ChatGPT’s answer to the same question contained many of the same names, with “King Kenny” once again at the top of the list.

Its detailed blog post briefly and accurately went into the careers of all the players.

It concluded: “While the game has changed over the decades, the impact of these Scottish greats remains timeless.” Indeed.

For this fun test, DeepSeek was certainly comparable to its best-known US competitor.

Coding

Brainstorming ideas

Learning and research

Steaming ahead

The tasks I set the chatbots were simple but they point to something much more significant – the winner of the so-called AI race is far from decided.

For all the vast resources US firms have poured into the tech, their Chinese rival has shown their achievements can be emulated.

Reception from the science community

Days before the news outlets discovered DeepSeek, the company published a paper about its Large Language Models (LLMs) and its new chatbot on arXiv. Here’s a little more information,

DeepSeek-R1: Incentivizing Reasoning Capability in LLMs via Reinforcement Learning

[over 100 authors are listed]

We introduce our first-generation reasoning models, DeepSeek-R1-Zero and DeepSeek-R1. DeepSeek-R1-Zero, a model trained via large-scale reinforcement learning (RL) without supervised fine-tuning (SFT) as a preliminary step, demonstrates remarkable reasoning capabilities. Through RL, DeepSeek-R1-Zero naturally emerges with numerous powerful and intriguing reasoning behaviors. However, it encounters challenges such as poor readability, and language mixing. To address these issues and further enhance reasoning performance, we introduce DeepSeek-R1, which incorporates multi-stage training and cold-start data before RL. DeepSeek-R1 achieves performance comparable to OpenAI-o1-1217 on reasoning tasks. To support the research community, we open-source DeepSeek-R1-Zero, DeepSeek-R1, and six dense models (1.5B, 7B, 8B, 14B, 32B, 70B) distilled from DeepSeek-R1 based on Qwen and Llama.

Cite as: arXiv:2501.12948 [cs.CL]
(or arXiv:2501.12948v1 [cs.CL] for this version)
https://doi.org/10.48550/arXiv.2501.12948

Submission history

From: Wenfeng Liang [view email]
[v1] Wed, 22 Jan 2025 15:19:35 UTC (928 KB)

You can also find a PDF version of the paper here or another online version here at Hugging Face.

As for the science community’s response, the title of Elizabeth Gibney’s January 23, 2025 article “China’s cheap, open AI model DeepSeek thrills scientists” for Nature says it all, Note: Links have been removed,

A Chinese-built large language model called DeepSeek-R1 is thrilling scientists as an affordable and open rival to ‘reasoning’ models such as OpenAI’s o1.

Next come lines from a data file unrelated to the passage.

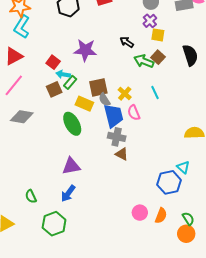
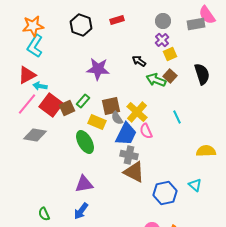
yellow square: (158, 35) -> (170, 54), turned -32
red square: (53, 62) -> (51, 105), moved, size x1.6
cyan arrow: (63, 74) -> (40, 86), moved
cyan line: (155, 92) -> (177, 117), moved
yellow cross: (125, 94) -> (137, 112), size x1.5
blue trapezoid: (114, 116) -> (126, 134), turned 40
brown triangle: (122, 154) -> (134, 172), size x1.6
blue hexagon: (169, 182) -> (165, 193), moved

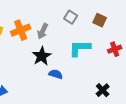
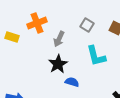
orange cross: (21, 30) -> (37, 23), moved
cyan L-shape: (80, 48) -> (96, 56), turned -105

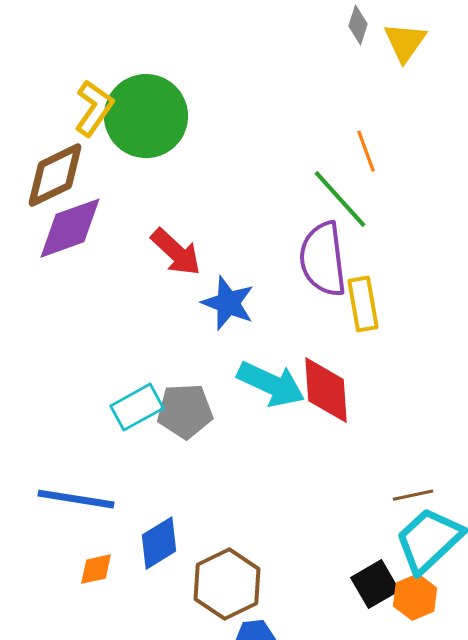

These models generate responses step-by-step, in a process analogous to human reasoning. This makes them more adept than earlier language models at solving scientific problems and could make them useful in research. Initial tests of R1, released on 20 January, show that its performance on certain tasks in chemistry, mathematics and coding is on par with that of o1 — which wowed researchers when it was released by OpenAI in September.

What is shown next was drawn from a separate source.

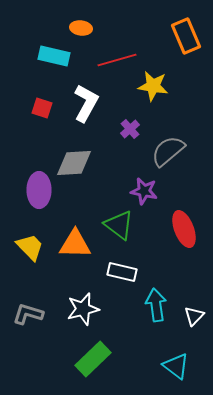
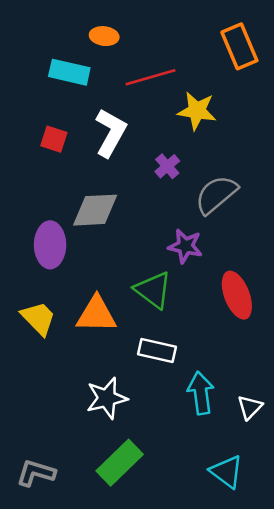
gray L-shape: (28, 314) -> (36, 473), moved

“This is wild and totally unexpected,” Elvis Saravia, an AI researcher and co-founder of the UK-based AI consulting firm DAIR.AI, wrote on X.

R1 stands out for another reason. DeepSeek, the start-up in Hangzhou that built the model, has released it as ‘open-weight’, meaning that researchers can study and build on the algorithm. Published under an MIT licence, the model can be freely reused but is not considered fully open source, because its training data has not been made available.

“The openness of DeepSeek is quite remarkable,” says Mario Krenn, leader of the Artificial Scientist Lab at the Max Planck Institute for the Science of Light in Erlangen, Germany. By comparison, o1 and other models built by OpenAI in San Francisco, California, including its latest effort o3 are “essentially black boxes”, he says.

DeepSeek hasn’t released the full cost of training R1, but it is charging people using its interface around one-thirtieth of what o1 costs to run. The firm has also created mini ‘distilled’ versions of R1 to allow researchers with limited computing power to play with the model. An “experiment that cost more than £300 with o1, cost less than $10 with R1,” says Krenn. “This is a dramatic difference which will certainly play a role its future adoption.”

The kerfuffle has died down for now.